### Your assignment
Print the listing in its entirety and exactly, leaving out images.

▬▬▬▬▬▬

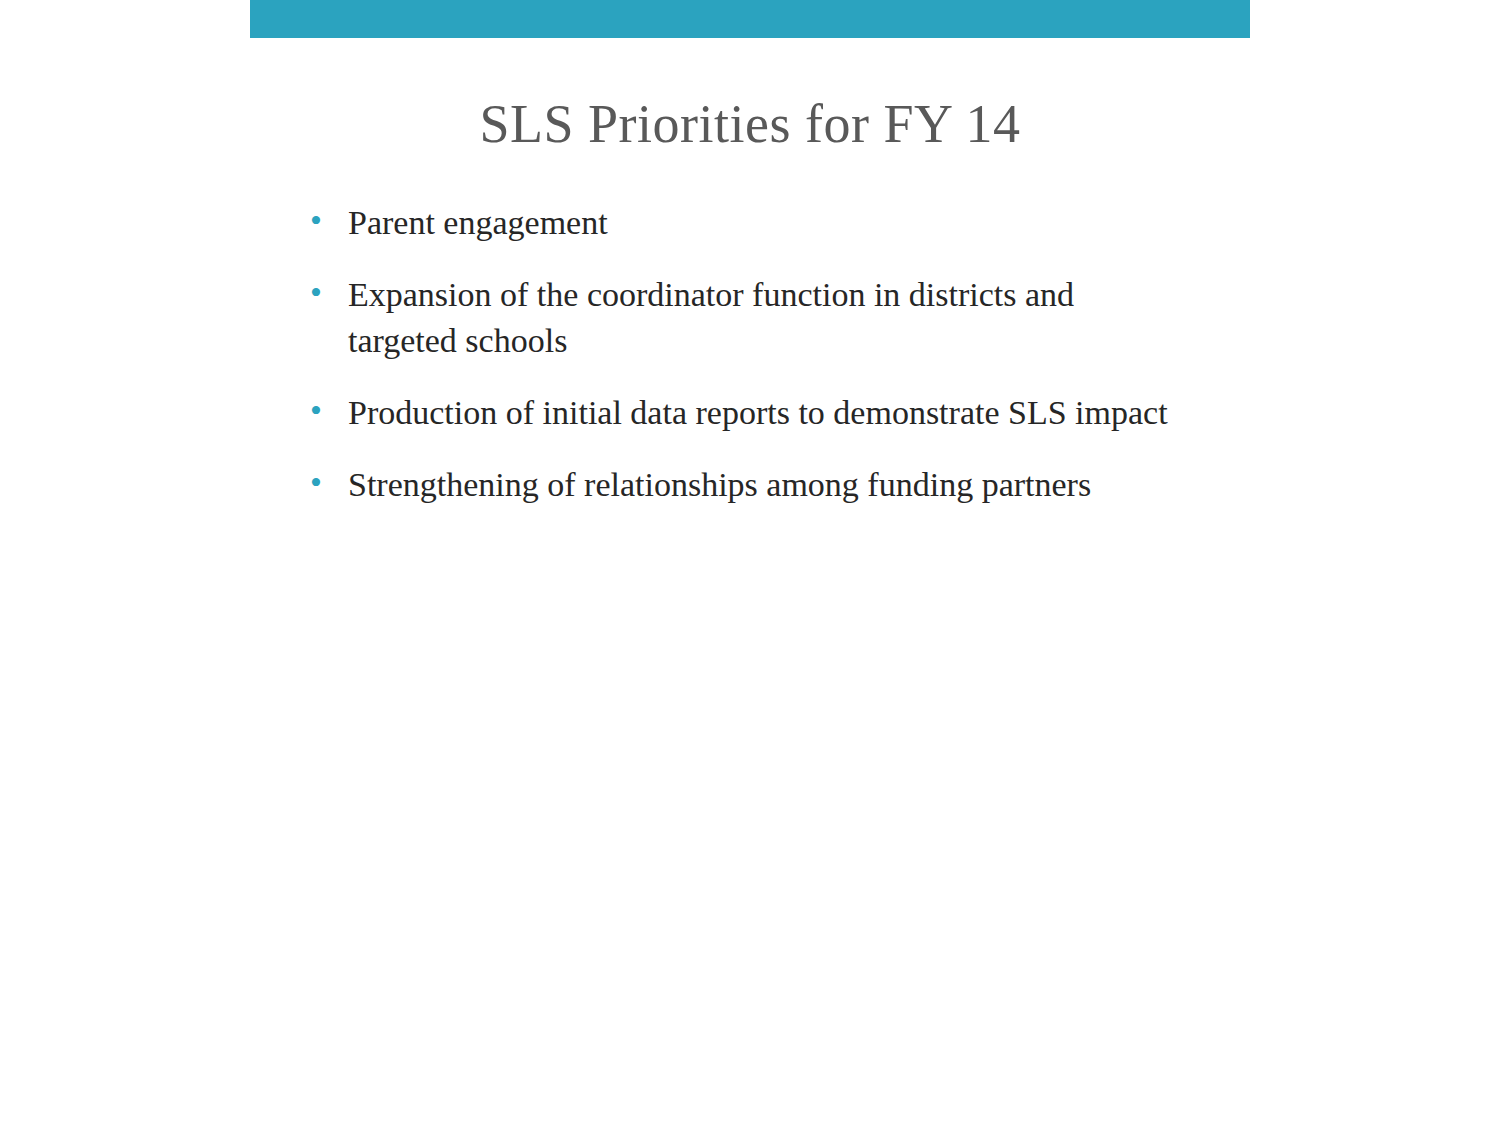SLS Priorities for FY 14
Parent engagement
Expansion of the coordinator function in districts and targeted schools
Production of initial data reports to demonstrate SLS impact
Strengthening of relationships among funding partners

▬▬▬▬▬▬

### Finished exercise
SLS Priorities for FY 14
Parent engagement
Expansion of the coordinator function in districts and targeted schools
Production of initial data reports to demonstrate SLS impact
Strengthening of relationships among funding partners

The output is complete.